Lorsque la situation est complexe ou urgente, notamment si la période de mobilité doit débuter rapidement, il peut être opportun de se faire accompagner pour apprécier la stratégie la plus adaptée. Les conséquences d’un refus peuvent affecter le parcours universitaire, l’inscription administrative ou la poursuite d’un programme international.
Points de vigilance avant l’envoi du dossier
Ne pas confondre mobilité et première installation en France
Le CERFA 15972*01 ne remplace pas les démarches applicables à un étudiant qui s’installe pour la première fois en France sans titre de séjour délivré par un autre État membre de l’Union européenne. Son usage doit rester strictement lié à la mobilité intra-européenne telle que prévue par le formulaire.

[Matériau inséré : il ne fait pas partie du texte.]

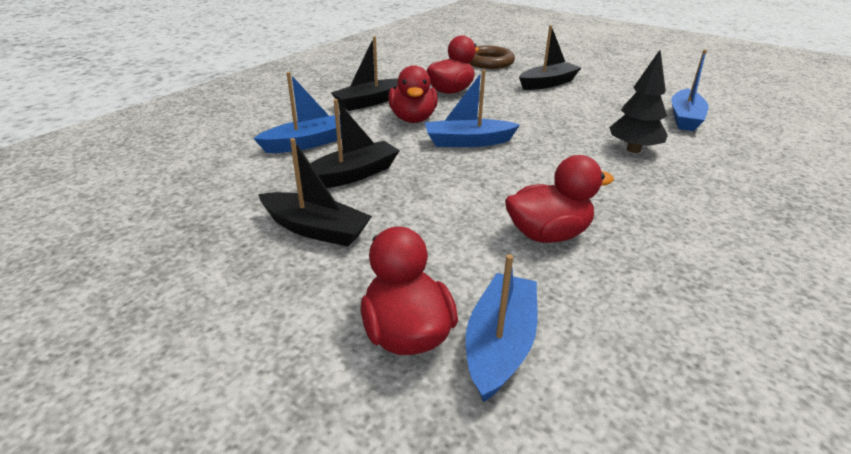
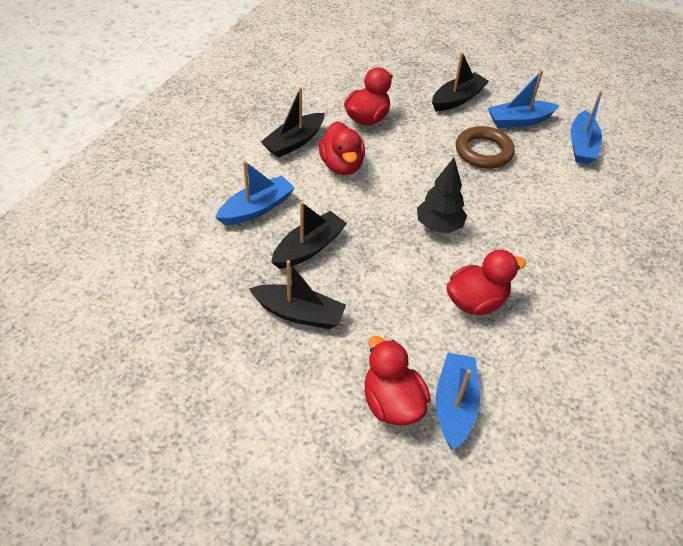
camera: 10 degrees left, 15 degrees up
blue boat [425,70,520,147] -> blue boat moved to [488,70,560,128]
brown ring [469,45,515,69] -> brown ring moved to [456,126,515,169]
black tree [609,50,668,153] -> black tree moved to [417,158,467,233]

Faire correspondre exactement les dates
Les dates de début et de fin de mobilité doivent être cohérentes dans tous les documents. Une contradiction entre le formulaire, la lettre d’acceptation et la convention de mobilité peut susciter une demande de clarification.
Soigner les coordonnées de contact
L’adresse électronique de l’étudiant et celle de l’établissement doivent être renseignées avec attention. Dans une procédure transmise par courriel, une erreur de contact peut ralentir le traitement du dossier ou empêcher la réception d’une demande de complément.
Vérifier la validité du titre de séjour détenu dans l’autre État membre
Le titre de séjour étranger doit être en cours de validité. Si son expiration est proche, il est prudent d’évaluer, avec l’établissement d’accueil et si nécessaire avec l’administration compétente, si la période de mobilité envisagée reste compatible avec la situation de l’étudiant.
Texte officiel et vérification de la version du formulaire
Le formulaire traité ici est le CERFA 15972*01, DILA R53674, intitulé Demande de mobilité en France d’un étudiant autorisé à séjourner en Europe. La date de dernière vérification DILA communiquée est le 27 avril 2026.
Comme pour tout formulaire administratif, il est préférable de s’assurer que l’on utilise bien la dernière version disponible au moment de la démarche. Une vérification peut être faite sur Service-Public.fr, à partir de la fiche officielle associée à la référence R53674.
Ce qu’il faut retenir pour réussir la démarche
Le CERFA 15972*01 encadre une procédure spécifique, utile aux étudiants étrangers déjà admis au séjour dans un autre État membre de l’Union européenne et accueillis temporairement dans l’enseignement supérieur français. Son enjeu principal est de formaliser la mobilité en France dans un cadre administratif sécurisé.
Le dossier repose sur trois éléments majeurs :
- un statut de séjour déjà régulier dans un autre État membre,
- un cadre académique de mobilité clairement établi,
- un établissement d’accueil en France impliqué dans la transmission du dossier.
La procédure paraît simple à première vue, mais elle exige une vraie rigueur documentaire. Un formulaire bien rempli, des pièces lisibles et une transmission électronique correctement préparée restent les meilleures garanties pour éviter les retards et sécuriser le séjour en France pendant la période d’études déclarée.